**DESCRIPTION OF THE TASK:** Scan the lines below for "Dikelola" and copy the matches.

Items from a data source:
........

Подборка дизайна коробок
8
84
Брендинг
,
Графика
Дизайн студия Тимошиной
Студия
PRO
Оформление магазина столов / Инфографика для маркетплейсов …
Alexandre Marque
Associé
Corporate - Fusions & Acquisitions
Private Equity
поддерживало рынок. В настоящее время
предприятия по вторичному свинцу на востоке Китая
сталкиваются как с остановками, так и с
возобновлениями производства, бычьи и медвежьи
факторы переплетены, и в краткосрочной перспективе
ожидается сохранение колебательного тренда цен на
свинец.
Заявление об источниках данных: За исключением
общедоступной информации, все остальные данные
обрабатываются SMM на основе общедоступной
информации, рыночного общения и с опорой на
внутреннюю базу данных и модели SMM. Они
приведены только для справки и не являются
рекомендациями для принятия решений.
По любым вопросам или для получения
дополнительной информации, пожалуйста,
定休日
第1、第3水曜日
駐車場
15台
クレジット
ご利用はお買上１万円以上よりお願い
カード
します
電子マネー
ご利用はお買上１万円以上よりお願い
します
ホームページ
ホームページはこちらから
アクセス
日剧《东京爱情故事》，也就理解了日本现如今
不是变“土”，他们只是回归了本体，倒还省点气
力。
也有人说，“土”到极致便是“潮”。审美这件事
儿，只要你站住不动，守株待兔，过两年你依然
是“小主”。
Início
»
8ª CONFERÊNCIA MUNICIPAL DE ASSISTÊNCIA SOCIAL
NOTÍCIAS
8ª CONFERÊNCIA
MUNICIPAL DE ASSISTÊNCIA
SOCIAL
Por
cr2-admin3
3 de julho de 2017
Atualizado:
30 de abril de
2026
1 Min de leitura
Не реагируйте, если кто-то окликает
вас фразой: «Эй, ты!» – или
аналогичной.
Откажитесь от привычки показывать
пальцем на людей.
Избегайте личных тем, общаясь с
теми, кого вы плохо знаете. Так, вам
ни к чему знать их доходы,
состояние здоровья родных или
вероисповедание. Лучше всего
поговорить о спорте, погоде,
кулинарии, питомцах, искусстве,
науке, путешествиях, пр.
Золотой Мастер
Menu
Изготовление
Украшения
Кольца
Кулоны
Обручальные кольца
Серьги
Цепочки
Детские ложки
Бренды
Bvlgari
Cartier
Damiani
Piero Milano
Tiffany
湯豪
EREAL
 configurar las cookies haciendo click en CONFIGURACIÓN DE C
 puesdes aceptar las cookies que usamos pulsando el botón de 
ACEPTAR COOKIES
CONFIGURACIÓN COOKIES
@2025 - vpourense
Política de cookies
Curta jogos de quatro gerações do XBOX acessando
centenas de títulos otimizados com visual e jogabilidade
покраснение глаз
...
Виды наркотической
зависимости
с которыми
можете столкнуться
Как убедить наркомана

........

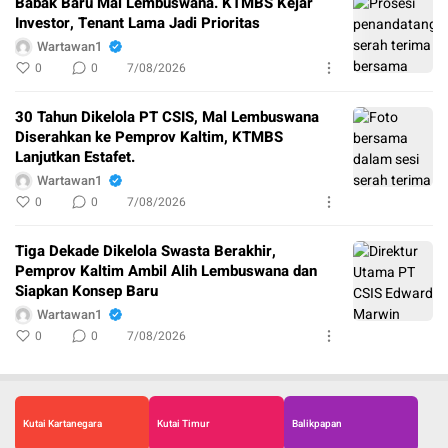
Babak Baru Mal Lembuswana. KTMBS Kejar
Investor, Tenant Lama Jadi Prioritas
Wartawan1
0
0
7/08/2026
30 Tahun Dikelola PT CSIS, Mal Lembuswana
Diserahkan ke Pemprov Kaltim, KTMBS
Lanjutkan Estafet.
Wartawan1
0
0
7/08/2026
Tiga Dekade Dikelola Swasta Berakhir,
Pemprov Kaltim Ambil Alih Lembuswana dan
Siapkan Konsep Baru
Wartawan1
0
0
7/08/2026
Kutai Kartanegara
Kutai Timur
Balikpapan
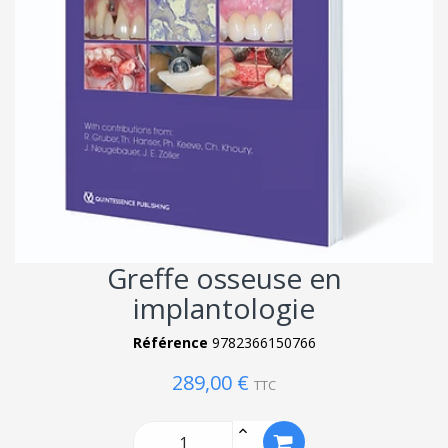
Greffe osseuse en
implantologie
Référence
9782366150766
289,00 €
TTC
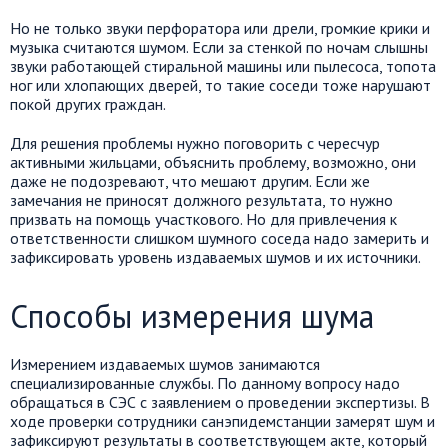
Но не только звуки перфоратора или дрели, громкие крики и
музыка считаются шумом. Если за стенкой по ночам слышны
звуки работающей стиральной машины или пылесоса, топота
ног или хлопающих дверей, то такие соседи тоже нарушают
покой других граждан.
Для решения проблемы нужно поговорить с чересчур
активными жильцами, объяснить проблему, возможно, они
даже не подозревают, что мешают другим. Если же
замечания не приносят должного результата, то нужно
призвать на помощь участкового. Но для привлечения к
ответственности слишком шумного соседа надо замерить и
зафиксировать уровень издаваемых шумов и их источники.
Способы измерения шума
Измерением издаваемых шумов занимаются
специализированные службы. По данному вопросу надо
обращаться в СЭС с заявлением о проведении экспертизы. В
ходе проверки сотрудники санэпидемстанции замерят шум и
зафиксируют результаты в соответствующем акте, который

........

**ANSWER AREA:**
30 Tahun Dikelola PT CSIS, Mal Lembuswana
Tiga Dekade Dikelola Swasta Berakhir,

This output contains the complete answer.